MY JOURNEY at the NUCLEAR BRINK
My Journey at the Nuclear Brink is William J. Perry's latest effort to keep the world safe from a nuclear catastrophe. It tells the story of his coming of age in the nuclear era, his role in trying to shape and contain it, and how his thinking has changed about the threat these weapons pose
In a remarkable career, Perry has dealt firsthand with the changing nuclear threat.

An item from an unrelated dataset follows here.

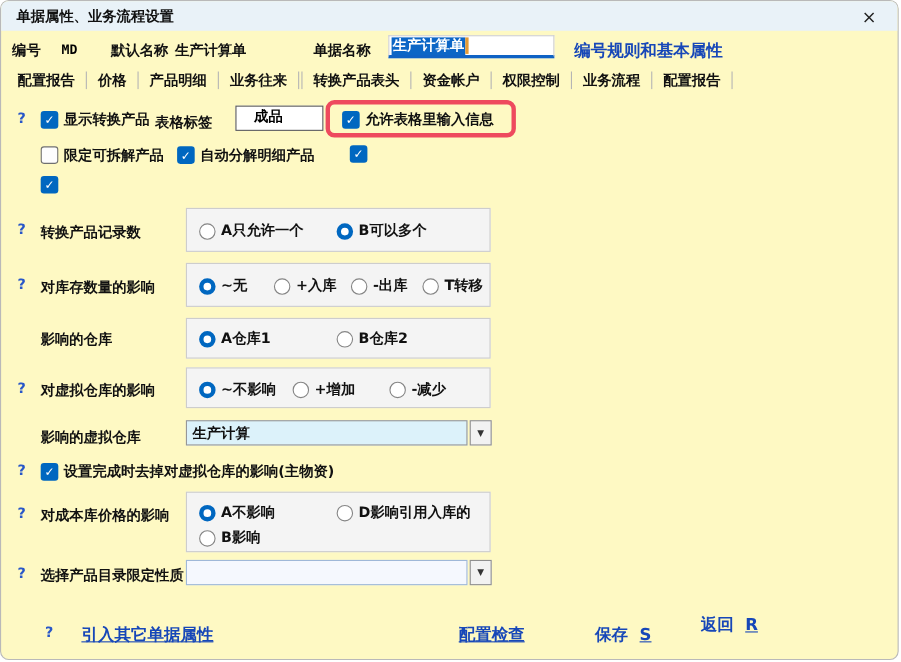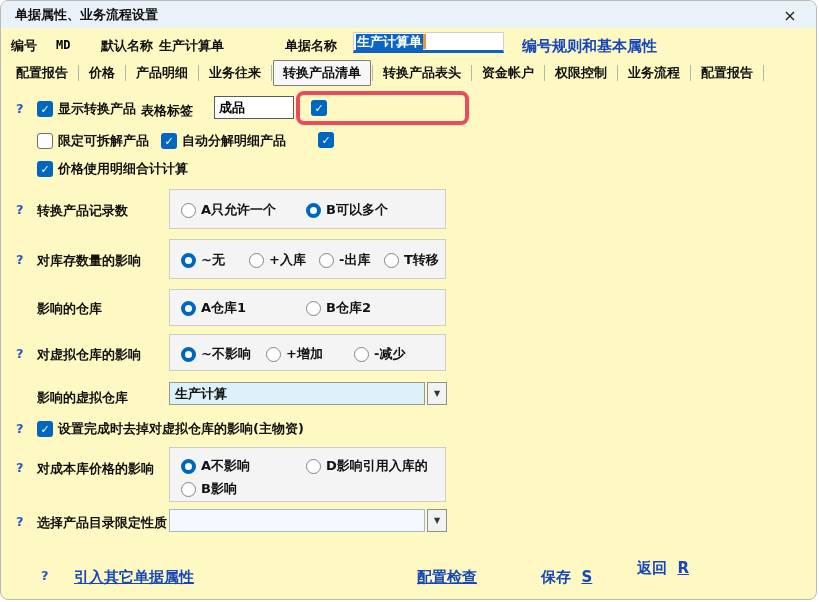"转换产品清单" span.tab { html: <span>转换产品清单</span> -> none }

Decades of experience and special access to top-secret knowledge of strategic nuclear options have given Perry a unique, and chilling, vantage point from which to conclude that nuclear weapons endanger our security rather than securing it.
This book traces his thought process as he journeys from the Cuban Missile Crisis, to crafting a defense strategy in the Carter Administration to offset the Soviets' numeric superiority in conventional forces, to presiding over the dismantling of more than 8,000 nuclear weapons in the Clinton Administration, and to his creation in 2007, with George Shultz, Sam Nunn, and Henry Kissinger, of the Nuclear Security Project to articulate their vision of a world free from nuclear weapons and to lay out the urgent steps needed to reduce nuclear dangers.
an Excerpt from the book
My phone rang on a beautiful fall day in 1962, just a week after I had celebrated my thirty-fifth birthday. I was the director of Sylvania's Electronic Defense Laboratories, which pioneered in sophisticated electronic reconnaissance systems directed at Soviet nuclear weapons systems. I was living with my wife, Lee, and our five children in a beautiful home in Palo Alto, California, near the picturesque San Francisco Bay. Life was good. But it was about to be turned upside-down
The phone call was from Albert "Bud" Wheelon, my colleague on high-level government panels to assess Soviet nuclear capabilities. Wheelon, also in his thirties, was the youngest-ever head of the CIA's Office of Scientific Intelligence, as well as chairman of the Guided Missile and Astronautics Intelligence Committee (GMAIC), an expert group reviewing all intelligence on the Soviet missile and space programs. He asked me to fly to Washington to consult with him, and I told him that I would rearrange my schedule and fly back the following week. "No" he said, "I need to see you right away." His sense of urgency alarmed me. Our country was deep in a spiraling nuclear arms race with the Soviet Union, which just the previous year had broken the nuclear test ban to detonate their "monster" 50-megaton bomb. I took the night flight to Washington, D.C., and met him the next morning.
Without a word of explanation he showed me photos of what I quickly recognized as Soviet missiles in Cuba. My instant reaction was dread. It was all too clear that this deployment could be the catalyst to trigger a nuclear exchange between the United States and the USSR. My study of nuclear effects told me that such an exchange could bring about the end of civilization.